Well, okay, fine … there are probably more than that. But I’m thinking of two very different kinds. The obsessive sort of hatred is obvious: it turns the stomach sour, occupies the mind constantly and spoils the enjoyment of life. Saul’s hatred must have been something like that. He expended ridiculous amounts of emotional energy and resources in attempting to rid the world of David, very much to his own detriment.

The other kind of hatred is despite.

That Old Devil Mammon

To despise something is not necessarily to loathe it passionately and constantly mull over its bad points. It is to undervalue it so completely that you may not even think of it at all. That at least seems to be the sense of the word kataphroneō, which the Lord uses in a very familiar passage about that old devil mammon from the Sermon on the Mount:
“No one can serve two masters, for either he will hate the one and love the other, or he will be devoted to the one and despise the other. You cannot serve God and money.”
Two masters, two sets of responses. The “either” and “or” clauses form what appears to be a fairly standard Hebrew parallelism of the sort found all over the Psalms and Proverbs. Linguists conclude the purpose of the device was to flesh out or expand an idea by repeating it with a slight variation: “hate” and “despise” at one extreme, and “love” and “be devoted to” at the other. If this is indeed what the Lord was doing, then devotion and despite are the particular twists on love and hate to which he was drawing attention.

Undervaluing the Valuable

The Lord uses the same word a few chapters later in Matthew when he tells his disciples, “See that you do not despise one of these little ones.” Now, I’m sure there is a very small subset of human beings who absolutely abhor children and can’t abide their presence (“I like children,” said W.C. Fields, “if they’re properly cooked”), but Fieldsian misanthropy is surely not the attitude with which the Lord is primarily concerned here. He’s wanting to ensure that his disciples do not overlook believers who might otherwise seem insignificant to them.

The danger is not of obsessing about how perfectly horrid children are (whether we think of literal or spiritual children), but of undervaluing them — of not thinking of them appropriately or considering them at all.

That’s despite.

Blind to Their True Passion

In scripture, even “hate” is often a relative term. “Jacob I loved, but Esau I hated,” says the Lord, and he’s not talking about emotions. He means that Jacob was (and remains) sovereignly singled out for God’s personal attention and ultimate blessing in a way that Esau was not.

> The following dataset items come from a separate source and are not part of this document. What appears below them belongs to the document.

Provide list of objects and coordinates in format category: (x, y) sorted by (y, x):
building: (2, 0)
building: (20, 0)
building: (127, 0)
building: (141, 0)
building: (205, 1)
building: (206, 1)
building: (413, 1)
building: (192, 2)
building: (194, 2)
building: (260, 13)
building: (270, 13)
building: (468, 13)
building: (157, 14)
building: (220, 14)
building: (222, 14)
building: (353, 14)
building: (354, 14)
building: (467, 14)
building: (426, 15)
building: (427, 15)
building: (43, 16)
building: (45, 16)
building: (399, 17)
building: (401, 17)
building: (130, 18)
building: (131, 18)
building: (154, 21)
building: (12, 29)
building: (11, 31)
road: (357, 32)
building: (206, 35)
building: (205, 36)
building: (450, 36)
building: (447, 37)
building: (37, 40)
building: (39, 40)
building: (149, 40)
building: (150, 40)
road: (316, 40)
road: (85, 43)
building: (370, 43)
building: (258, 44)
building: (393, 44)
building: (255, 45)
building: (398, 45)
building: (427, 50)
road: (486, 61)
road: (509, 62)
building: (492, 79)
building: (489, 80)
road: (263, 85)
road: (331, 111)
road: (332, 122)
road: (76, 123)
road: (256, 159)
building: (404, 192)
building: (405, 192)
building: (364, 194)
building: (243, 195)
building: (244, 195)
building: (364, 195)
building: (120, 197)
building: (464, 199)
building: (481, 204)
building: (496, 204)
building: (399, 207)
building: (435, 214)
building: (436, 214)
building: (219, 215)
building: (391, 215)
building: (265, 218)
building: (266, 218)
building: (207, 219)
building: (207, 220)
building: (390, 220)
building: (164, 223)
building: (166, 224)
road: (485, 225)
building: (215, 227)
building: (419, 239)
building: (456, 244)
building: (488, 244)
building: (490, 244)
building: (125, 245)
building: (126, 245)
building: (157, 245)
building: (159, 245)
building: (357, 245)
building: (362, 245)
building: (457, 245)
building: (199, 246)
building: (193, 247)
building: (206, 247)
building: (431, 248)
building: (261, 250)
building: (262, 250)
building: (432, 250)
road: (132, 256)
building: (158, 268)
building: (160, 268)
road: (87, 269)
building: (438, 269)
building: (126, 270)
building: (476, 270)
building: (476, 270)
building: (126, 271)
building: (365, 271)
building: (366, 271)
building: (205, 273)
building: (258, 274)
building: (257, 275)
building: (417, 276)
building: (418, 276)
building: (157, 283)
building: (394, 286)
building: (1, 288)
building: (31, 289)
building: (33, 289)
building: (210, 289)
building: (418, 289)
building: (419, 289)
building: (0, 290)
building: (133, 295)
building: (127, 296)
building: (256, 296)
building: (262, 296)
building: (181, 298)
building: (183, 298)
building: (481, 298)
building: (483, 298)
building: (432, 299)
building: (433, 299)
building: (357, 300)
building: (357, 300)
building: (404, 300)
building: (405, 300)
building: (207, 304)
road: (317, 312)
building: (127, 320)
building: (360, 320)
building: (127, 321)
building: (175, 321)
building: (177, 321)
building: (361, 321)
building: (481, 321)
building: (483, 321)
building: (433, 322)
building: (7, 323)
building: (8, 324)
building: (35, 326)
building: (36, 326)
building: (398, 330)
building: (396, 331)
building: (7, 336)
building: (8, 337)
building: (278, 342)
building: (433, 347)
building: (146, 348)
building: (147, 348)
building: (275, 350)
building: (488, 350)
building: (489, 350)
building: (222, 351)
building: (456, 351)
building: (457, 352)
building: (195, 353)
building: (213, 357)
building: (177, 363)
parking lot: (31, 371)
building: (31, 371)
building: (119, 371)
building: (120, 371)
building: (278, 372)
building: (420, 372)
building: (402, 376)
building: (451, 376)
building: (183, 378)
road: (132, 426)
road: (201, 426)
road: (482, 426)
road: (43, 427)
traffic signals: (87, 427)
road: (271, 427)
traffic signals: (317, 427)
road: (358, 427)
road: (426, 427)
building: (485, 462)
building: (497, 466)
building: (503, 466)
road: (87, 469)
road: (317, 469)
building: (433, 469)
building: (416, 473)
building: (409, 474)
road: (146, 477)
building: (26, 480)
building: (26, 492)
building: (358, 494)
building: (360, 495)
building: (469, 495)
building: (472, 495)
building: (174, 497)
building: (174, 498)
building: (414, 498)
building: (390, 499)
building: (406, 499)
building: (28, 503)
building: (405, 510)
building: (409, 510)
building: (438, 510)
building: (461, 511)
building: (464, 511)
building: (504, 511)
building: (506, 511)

So when we consider the moral danger of attempting to serve both God and money, we should probably not picture the sort of individual who actively detests God, fuming visibly at the mention of his name. Such people exist, of course, even in large numbers, but they are not really the subject matter of this verse. The temptation to order one’s life around one’s finances does not of necessity produce visceral antipathy toward Heaven, and loathing God doesn’t necessarily make one inordinately acquisitive. In fact, men and women regularly claim to love God with perfectly straight faces while remaining stone blind to their true passion.

Enslaved to the Appearance of Necessity

My experience is that few lovers of mammon are sufficiently self-aware to comprehend the nature of their chains. The mere desire for security is rarely labeled greedy, but if every financial decision you make is predicated on your own continued well-being, it’s hard to see how the two attitudes may be functionally distinguished. Many of us are unconsciously enslaved to the appearance of necessity.

The real moral danger of money is not hostility to God or even rampaging greed, but a sort of blasé kow-towing to perfectly ordinary consumerism that utterly fails to reckon God’s transcendent reality and desires into the equation. The spiritual peril is not in what we feel but in what we do more or less by default, for it is in those life decisions, big and small, that we give evidence of what really matters to us, and which Master it is to whom we are truly devoted.